After New Jersey's Supreme Court victory in May 2018, any state that wishes can legalize sports betting.

At the same time various state lawmakers are considering sports betting legislation, Congress is too. Senators Chuck Schumer, D-N.Y., and now-retired Orrin Hatch, R-Utah, co-introduced comprehensive sports betting legislation at the end of 2018. On Sept. 27, 2018 the House Judiciary Committee held a formal hearing on the topic.

The dual track of proposals -- state and federal -- have increased in frequency since the start of 2017.

To measure the change in the landscape, we ranked all 50 states and the District of Columbia in terms of how likely it is for each jurisdiction to offer full-scale legal sports betting. A brief synopsis for the active states is included, with updates to follow.

Last updated on October 19, 2020.


Already there

1. Nevada

No longer the only state to permit a wide variety of legal sports betting, Nevada is a mature market that has existed for decades. Given its long history in successfully offering regulated sports wagering, many states might look to Nevada for best practices.

Type of wagering permitted: In-person and mobile
Notable prohibitions: None
Number of casinos (as of Dec. 31, 2019): 223
Population: 3,034,392 (2,246,259 21+)

2. Delaware

On June 5, 2018, Delaware moved to offer single-game betting on a number of different sports at three casinos in the state. Expanded sports wagering options could take place at additional locations or online. Delaware's authorization of what Gov. John Carney described as "a full-scale sports gaming operation" happened less than a month after the Supreme Court ruled that the federal law restricting single-game betting to Nevada was unconstitutional.

Type of wagering permitted: In-person
Notable prohibitions: No betting on games involving in-state college teams
Number of casinos (as of Dec. 31, 2019): 3
Population: 967,171 (726,161 21+)

3. New Jersey

On June 11, 2018, Gov. Phil Murphy signed the sports betting bill that had passed the previous week. A William Hill sportsbook at Monmouth Park took the first bets on Thursday, June 14 at 10:30 a.m. ET. Gov. Murphy was the first customer in line. The Borgata in Atlantic City booked sports bets 30 minutes later. Other sportsbooks in New Jersey opened soon thereafter. For example, FanDuel's first sportsbook at the Meadowlands opened its doors on July 14.

Provided information:
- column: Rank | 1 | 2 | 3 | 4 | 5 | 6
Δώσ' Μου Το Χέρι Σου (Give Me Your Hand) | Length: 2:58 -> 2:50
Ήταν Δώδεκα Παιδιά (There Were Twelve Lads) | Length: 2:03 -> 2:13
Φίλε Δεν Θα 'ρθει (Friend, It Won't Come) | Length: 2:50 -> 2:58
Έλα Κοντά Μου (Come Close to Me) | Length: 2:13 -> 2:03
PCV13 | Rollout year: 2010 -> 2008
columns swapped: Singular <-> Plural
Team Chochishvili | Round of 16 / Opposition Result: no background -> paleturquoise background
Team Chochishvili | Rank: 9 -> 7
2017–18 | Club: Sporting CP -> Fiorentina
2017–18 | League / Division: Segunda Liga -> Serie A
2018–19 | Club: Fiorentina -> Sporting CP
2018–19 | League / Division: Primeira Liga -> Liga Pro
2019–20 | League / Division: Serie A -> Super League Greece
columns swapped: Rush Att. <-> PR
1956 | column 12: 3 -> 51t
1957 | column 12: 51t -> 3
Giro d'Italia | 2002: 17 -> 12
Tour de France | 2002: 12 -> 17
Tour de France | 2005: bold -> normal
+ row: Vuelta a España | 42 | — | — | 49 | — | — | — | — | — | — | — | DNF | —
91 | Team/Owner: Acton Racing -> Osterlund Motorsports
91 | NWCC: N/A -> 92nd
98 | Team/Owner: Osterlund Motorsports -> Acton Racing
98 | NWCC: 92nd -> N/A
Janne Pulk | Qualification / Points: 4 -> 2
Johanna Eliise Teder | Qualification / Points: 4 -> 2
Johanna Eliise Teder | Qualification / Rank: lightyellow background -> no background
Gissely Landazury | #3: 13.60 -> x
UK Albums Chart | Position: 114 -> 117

Task to carry out: From the sports betting article, quote everything from "After New Jersey's" down to "updates to follow." word for word.

Answer to the task:
After New Jersey's Supreme Court victory in May 2018, any state that wishes can legalize sports betting.

At the same time various state lawmakers are considering sports betting legislation, Congress is too. Senators Chuck Schumer, D-N.Y., and now-retired Orrin Hatch, R-Utah, co-introduced comprehensive sports betting legislation at the end of 2018. On Sept. 27, 2018 the House Judiciary Committee held a formal hearing on the topic.

The dual track of proposals -- state and federal -- have increased in frequency since the start of 2017.

To measure the change in the landscape, we ranked all 50 states and the District of Columbia in terms of how likely it is for each jurisdiction to offer full-scale legal sports betting. A brief synopsis for the active states is included, with updates to follow.